The style of architecture that Scott adopted is the High Victorian secular Gothic that he had been perfecting ever since the Hamburg Rathaus competition. The popular story that he reused his rejected Foreign Office design is nonsense; the site, function and materials are completely different, and even his style is much more ornate than that used in his final Gothic Foreign Office design. From the outset it was intended that St Pancras would be built of brick with stone dressings and Scott was able to exploit the contrast between the pale Ketton stone and the hard red Nottinghamshire bricks to the full. Crow stepped gables reappear from Broad Sanctuary, which along with rows of dormers suggest that Scott was again thinking of the Gothic town halls of Belgium. The familiar Scott features are reassembled; the clock tower, the great cornice to unite the facade, the grouped arcades of windows with the alternating voussoirs, the polished granite shafts framing the windows. All the openings were pointed and there is lavish use of decorative carving and ironwork. In fact he seems to have abandoned all restraint and used his whole repertoire to produce a dazzling architectural display which culminates in a fantastic roof-line of turrets, towers, chimneys and pinnacles over an impressive five-storey high facade. The whole composition completely out-classes his earlier picturesque attempts at Kelham and Hafodunos.

The directors of the Midland certainly knew what Scott was capable of creating and he must have completely fulfilled their expectations by producing a design for the competition which would fittingly announce the arrival of Britain’s wealthiest railway in the nation’s capital and overwhelm the utilitarian structure of its rival next door.
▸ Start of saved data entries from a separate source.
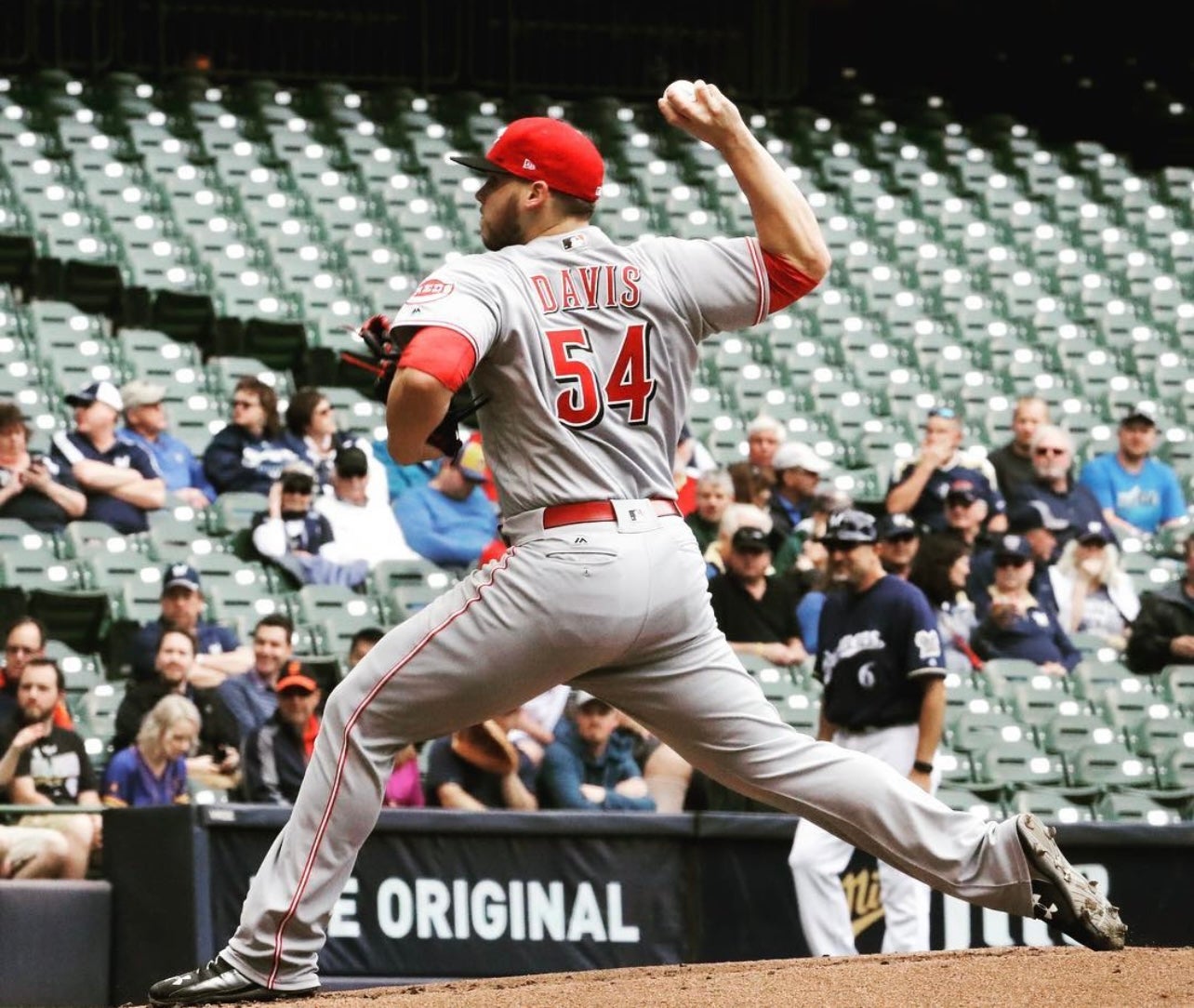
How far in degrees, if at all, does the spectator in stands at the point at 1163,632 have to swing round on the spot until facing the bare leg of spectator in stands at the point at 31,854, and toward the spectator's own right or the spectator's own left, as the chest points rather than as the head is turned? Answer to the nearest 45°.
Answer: approximately 45° to the spectator's own right

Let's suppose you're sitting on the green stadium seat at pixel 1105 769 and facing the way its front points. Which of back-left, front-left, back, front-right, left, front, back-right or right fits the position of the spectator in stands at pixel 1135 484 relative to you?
back

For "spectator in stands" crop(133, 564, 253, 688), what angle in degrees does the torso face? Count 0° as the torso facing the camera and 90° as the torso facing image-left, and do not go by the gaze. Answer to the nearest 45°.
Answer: approximately 0°

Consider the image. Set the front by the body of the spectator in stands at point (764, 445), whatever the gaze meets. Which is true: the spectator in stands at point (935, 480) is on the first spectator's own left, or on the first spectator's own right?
on the first spectator's own left
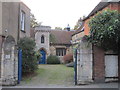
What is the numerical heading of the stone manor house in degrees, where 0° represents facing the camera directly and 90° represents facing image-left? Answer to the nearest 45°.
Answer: approximately 0°

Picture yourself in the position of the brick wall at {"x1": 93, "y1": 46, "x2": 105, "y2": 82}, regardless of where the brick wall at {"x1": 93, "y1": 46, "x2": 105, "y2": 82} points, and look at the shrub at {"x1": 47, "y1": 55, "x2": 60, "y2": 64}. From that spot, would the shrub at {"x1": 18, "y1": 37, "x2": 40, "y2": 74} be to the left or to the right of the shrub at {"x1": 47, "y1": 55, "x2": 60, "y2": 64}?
left

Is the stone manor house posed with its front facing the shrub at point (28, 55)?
yes

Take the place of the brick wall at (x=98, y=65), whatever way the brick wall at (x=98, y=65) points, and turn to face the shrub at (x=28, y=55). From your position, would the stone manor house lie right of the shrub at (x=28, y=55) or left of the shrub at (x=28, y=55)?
right

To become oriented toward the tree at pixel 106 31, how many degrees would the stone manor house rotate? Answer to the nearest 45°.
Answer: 0° — it already faces it
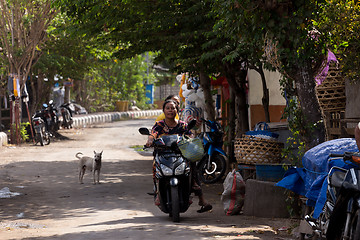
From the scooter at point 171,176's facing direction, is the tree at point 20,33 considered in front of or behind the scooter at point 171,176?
behind

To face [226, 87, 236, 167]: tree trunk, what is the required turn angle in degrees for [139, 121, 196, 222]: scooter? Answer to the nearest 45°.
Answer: approximately 180°

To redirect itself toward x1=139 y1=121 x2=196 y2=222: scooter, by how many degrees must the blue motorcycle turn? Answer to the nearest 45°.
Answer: approximately 45° to its right

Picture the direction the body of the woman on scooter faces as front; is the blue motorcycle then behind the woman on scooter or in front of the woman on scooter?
behind
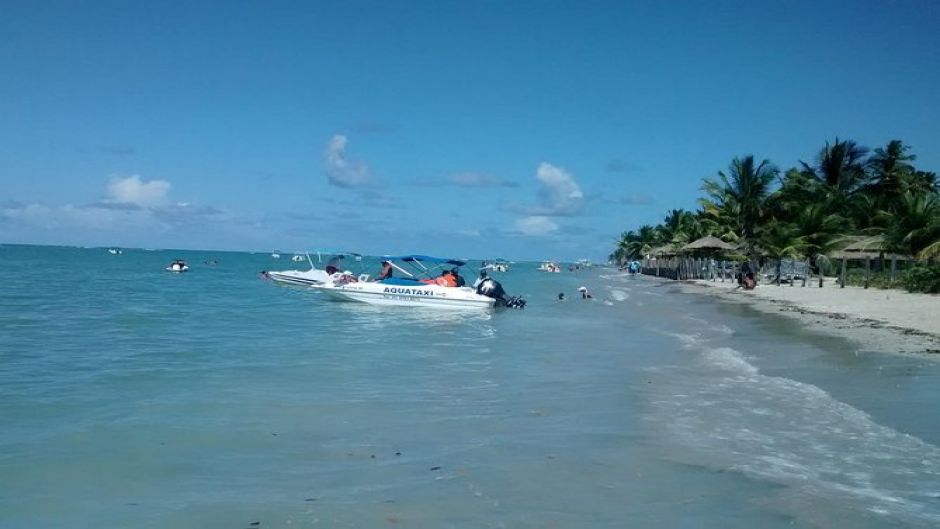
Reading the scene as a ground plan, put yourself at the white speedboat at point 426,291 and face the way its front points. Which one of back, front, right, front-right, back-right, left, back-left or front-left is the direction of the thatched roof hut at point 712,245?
back-right

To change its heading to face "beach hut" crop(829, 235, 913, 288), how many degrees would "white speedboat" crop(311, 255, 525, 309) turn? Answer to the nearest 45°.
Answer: approximately 180°

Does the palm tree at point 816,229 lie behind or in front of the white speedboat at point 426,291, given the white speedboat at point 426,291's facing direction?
behind

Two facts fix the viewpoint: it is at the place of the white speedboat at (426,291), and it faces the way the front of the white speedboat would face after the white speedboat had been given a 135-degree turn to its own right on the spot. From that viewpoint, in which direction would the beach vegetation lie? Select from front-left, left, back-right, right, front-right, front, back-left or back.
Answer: front-right

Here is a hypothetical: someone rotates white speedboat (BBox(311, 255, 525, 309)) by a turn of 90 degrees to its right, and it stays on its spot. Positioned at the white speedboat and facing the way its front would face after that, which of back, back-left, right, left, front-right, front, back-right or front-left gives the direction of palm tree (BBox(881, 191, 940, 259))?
right

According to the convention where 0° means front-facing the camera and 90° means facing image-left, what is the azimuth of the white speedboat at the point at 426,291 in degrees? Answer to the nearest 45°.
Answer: approximately 90°
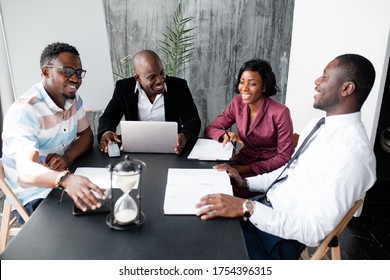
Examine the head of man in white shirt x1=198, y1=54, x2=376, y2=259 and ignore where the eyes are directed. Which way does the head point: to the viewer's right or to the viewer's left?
to the viewer's left

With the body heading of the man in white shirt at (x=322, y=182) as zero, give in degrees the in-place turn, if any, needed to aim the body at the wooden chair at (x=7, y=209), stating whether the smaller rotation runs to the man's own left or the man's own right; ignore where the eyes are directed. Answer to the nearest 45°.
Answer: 0° — they already face it

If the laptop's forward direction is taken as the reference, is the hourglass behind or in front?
behind

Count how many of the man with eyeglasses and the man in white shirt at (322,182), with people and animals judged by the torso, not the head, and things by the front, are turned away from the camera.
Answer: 0

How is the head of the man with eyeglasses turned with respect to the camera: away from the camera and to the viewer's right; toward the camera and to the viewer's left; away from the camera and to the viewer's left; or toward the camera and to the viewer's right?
toward the camera and to the viewer's right

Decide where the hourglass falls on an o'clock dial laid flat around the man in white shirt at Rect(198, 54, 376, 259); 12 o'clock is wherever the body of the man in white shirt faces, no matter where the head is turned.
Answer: The hourglass is roughly at 11 o'clock from the man in white shirt.

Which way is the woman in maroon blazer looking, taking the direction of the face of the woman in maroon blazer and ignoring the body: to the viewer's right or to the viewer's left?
to the viewer's left

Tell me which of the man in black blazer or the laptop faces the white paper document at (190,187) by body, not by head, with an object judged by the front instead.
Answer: the man in black blazer

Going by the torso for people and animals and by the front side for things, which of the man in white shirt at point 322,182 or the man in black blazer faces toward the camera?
the man in black blazer

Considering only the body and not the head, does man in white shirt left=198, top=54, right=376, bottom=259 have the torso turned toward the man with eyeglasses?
yes

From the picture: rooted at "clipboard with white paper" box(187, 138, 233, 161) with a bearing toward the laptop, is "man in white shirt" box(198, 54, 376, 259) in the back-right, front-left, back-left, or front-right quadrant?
back-left

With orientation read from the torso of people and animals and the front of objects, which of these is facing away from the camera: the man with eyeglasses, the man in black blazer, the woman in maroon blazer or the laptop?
the laptop

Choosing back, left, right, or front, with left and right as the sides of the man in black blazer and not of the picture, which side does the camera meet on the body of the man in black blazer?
front

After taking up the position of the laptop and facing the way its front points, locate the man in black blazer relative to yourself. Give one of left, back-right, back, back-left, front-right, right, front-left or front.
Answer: front

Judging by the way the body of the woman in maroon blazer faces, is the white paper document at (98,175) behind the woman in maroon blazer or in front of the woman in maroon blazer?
in front

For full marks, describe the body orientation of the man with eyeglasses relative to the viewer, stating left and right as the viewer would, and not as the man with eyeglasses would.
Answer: facing the viewer and to the right of the viewer

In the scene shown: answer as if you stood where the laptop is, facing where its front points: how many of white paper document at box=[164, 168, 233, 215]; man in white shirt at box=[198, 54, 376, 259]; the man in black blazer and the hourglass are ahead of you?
1

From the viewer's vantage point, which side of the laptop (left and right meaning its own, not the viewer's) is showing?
back

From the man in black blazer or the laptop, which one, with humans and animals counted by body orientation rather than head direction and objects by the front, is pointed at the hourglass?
the man in black blazer

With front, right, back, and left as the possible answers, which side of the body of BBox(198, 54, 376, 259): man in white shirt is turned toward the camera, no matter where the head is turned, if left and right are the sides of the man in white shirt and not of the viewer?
left

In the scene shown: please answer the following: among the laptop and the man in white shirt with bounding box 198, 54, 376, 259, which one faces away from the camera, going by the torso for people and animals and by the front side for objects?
the laptop
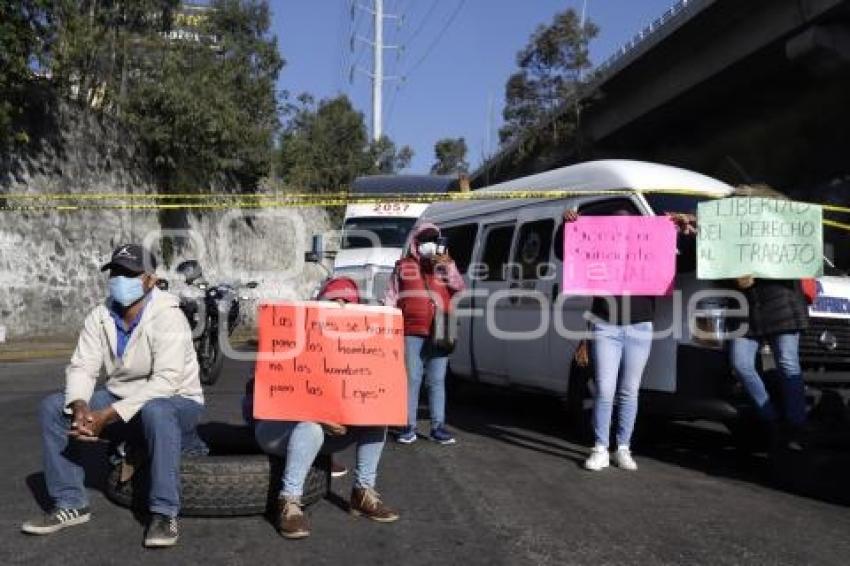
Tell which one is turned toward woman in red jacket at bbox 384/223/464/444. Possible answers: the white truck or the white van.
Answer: the white truck

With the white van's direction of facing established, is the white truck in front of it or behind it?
behind

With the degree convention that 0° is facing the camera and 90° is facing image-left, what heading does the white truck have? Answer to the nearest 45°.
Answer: approximately 0°

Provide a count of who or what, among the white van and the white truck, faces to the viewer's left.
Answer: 0

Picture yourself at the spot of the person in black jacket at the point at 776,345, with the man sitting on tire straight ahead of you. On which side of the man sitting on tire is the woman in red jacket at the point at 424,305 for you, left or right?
right

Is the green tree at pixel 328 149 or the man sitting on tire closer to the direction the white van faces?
the man sitting on tire

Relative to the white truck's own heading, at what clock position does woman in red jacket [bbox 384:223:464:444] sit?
The woman in red jacket is roughly at 12 o'clock from the white truck.

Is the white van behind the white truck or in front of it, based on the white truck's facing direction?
in front

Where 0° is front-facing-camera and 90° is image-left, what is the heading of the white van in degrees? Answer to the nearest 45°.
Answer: approximately 315°

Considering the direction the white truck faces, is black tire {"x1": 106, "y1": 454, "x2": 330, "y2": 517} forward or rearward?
forward

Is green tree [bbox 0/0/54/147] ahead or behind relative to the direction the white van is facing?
behind
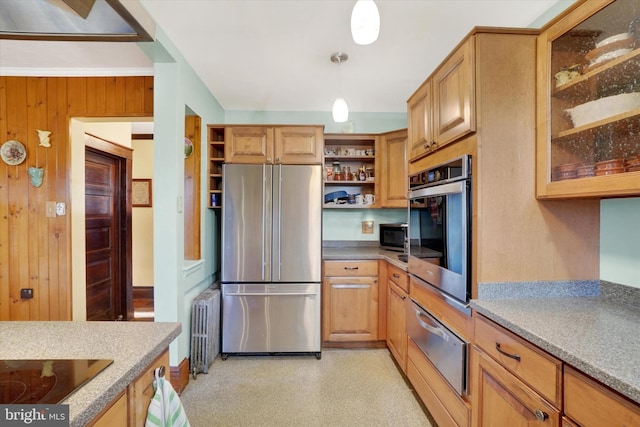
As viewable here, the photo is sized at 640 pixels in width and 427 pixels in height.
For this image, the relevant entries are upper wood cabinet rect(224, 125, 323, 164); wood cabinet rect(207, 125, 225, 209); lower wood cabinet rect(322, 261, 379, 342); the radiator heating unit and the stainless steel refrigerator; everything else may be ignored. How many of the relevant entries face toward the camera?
4

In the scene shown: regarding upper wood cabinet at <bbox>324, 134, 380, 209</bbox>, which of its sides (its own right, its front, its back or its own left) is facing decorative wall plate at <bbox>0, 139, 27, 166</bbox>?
right

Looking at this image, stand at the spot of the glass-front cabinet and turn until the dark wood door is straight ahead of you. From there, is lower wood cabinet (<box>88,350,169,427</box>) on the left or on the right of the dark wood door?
left

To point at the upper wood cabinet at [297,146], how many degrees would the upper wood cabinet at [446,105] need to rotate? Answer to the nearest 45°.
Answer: approximately 90° to its right

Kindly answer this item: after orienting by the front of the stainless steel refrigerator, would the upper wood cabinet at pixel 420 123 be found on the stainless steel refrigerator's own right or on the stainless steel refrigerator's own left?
on the stainless steel refrigerator's own left

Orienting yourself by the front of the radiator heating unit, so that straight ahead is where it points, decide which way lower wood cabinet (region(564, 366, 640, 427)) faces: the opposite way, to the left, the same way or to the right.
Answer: the opposite way

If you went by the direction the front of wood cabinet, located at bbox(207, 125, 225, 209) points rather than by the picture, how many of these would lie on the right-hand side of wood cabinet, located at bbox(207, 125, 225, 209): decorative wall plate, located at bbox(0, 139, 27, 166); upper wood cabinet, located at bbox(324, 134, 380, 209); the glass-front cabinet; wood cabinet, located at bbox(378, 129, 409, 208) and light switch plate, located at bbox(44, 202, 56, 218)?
2

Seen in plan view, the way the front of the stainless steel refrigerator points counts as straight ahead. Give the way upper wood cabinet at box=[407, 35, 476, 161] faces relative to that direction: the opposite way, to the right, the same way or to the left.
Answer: to the right

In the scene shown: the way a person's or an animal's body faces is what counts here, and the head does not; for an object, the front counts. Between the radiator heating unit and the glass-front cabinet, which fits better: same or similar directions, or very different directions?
very different directions

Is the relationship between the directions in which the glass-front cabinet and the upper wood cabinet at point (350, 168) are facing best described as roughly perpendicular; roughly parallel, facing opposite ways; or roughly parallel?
roughly perpendicular
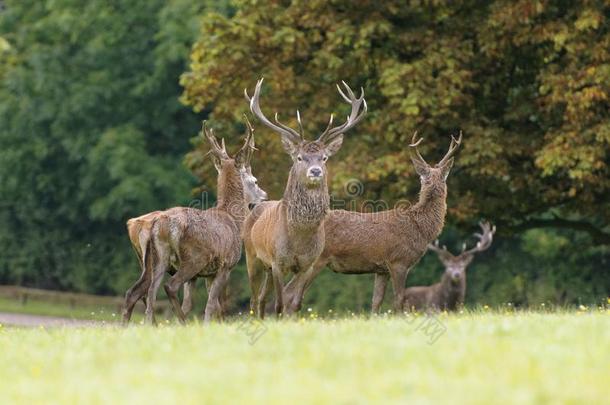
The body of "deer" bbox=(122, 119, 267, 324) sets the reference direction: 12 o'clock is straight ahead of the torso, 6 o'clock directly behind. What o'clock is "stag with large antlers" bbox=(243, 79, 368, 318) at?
The stag with large antlers is roughly at 2 o'clock from the deer.

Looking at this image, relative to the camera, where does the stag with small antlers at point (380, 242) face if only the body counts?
to the viewer's right

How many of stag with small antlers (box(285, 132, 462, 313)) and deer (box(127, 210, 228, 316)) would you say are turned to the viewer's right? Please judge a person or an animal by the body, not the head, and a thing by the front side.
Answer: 2

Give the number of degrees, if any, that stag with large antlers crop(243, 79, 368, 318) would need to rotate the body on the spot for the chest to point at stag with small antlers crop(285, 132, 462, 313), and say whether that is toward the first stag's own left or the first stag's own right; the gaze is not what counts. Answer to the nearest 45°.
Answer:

All eleven competing architects sent in designs. In December 1865, they were exhibited at the Midland Shareholders Room in Derby and on 31 January 1866, The Builder announced that the awards had been made. Somers Clarke had come second and was awarded a prize of £200, Barry had come third with £100, and Sorby was fourth with £50, while Scott’s prize as the winner of the competition was the erection of the building. Each of the competitors, apart from Darbishire, had submitted an estimate of the cost of their building; these varied between Lockwood’s £135,792 and Hine’s £255,000, except for Scott, who said that his building would cost £316,000, more than twice that of Lockwood. Scott knew exactly what the Midland Board required; cost was not the main consideration, but it wanted an impressive building of the type that he could produce. It is perhaps a measure of Scott’s status in the architectural profession at the time that there was not an outcry over the way that the competition had been handled. However, Somers Clarke did write to The Builder on 10 February 1866, saying that the conditions of the competition stated that 150 bedrooms would be required ‘with a proportionate number of servants’ and officials’ rooms in addition’, and although an exact adherence to the instructions could ‘fetter too much’, in the plan chosen by the Board: ‘It is manifest that the addition of two extra stories of bed-rooms to a building of 600 ft. frontage must necessarily give it a vast advantage in dignity and importance of effect over one of less altitude, providing less accommodation’. But ‘dignity and importance of effect’ was exactly what the Board wanted, and Scott wrote expressing the ‘high sense of honour’ that the Board had given him in accepting his designs, and ‘the importance of the trust committed to him’.